The sides and the smaller base of the trapezoid have the same length – 50 cm each.

The sides and the smaller base of the trapezoid have the same length – 50 cm each. Find the size of its larger base, at which the area of the trapezoid would be the largest.

Let’s build the height BH of the trapezoid ABCD.

Let the angle BAD = α0, and the side AB = BC = CD = a cm.

In a right-angled triangle ABN, BH = AB * Sinα = a * Sinα.

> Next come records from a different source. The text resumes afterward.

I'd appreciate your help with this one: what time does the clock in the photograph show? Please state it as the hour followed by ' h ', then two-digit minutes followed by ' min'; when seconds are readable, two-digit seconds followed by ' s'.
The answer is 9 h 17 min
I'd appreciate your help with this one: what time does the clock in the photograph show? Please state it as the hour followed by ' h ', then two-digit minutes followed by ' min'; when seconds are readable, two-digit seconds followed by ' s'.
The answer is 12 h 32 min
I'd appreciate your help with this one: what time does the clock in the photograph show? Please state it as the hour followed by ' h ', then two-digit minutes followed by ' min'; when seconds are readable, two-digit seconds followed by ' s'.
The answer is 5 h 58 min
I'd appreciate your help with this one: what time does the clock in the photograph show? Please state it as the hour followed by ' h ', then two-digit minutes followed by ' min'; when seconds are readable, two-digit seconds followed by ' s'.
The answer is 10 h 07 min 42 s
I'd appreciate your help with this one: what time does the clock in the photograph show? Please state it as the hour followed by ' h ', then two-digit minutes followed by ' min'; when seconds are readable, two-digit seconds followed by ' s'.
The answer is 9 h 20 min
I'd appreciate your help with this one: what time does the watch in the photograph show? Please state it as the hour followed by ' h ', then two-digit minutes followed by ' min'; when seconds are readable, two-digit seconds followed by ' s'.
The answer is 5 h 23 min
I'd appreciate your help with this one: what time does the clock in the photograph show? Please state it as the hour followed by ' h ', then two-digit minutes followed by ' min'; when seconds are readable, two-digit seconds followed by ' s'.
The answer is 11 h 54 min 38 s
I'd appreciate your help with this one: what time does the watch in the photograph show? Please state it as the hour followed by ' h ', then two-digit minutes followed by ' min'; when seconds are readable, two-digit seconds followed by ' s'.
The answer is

AH = AB * Cosα = a * Cosα.

Then AD = 2 * Cosα + a.

The area of ​​the trapezoid will be equal to: Savsd = (BC + AD) * BH / 2 = (a + 2 * Cosα + a) * a * Sinα / 2 =

2 * a * (1 + Cosα) * Sinα / 2 = a2 * (1 + Cosα) * Sinα = a2 * (Sinα + Sinα * Cosα) = a2 * (Sinα + Sin (2 * α) / 2).

Take the derivative with respect to the angle α and equate it to zero.

Cosα + Cos (2 * α) = 0.

Cosα + 2 * Cos2α – 1 = 0.

We introduce a new variable, let Cosα = X.

Then 2 * X2 + X – 1 = 0.

Let’s solve the quadratic equation.

X1 = -1. (Not suitable, since the angle α is acute).

X2 = 1/2.

Cosα = 1/2.

Angle α = arcos (1/2) = 600.

Then AH = 50 * 1/2 = 25 cm.

AD = 25 + 50 + 25 = 100 cm.

Answer: With AD equal to 100 cm, the area of ​​the trapezoid is the largest.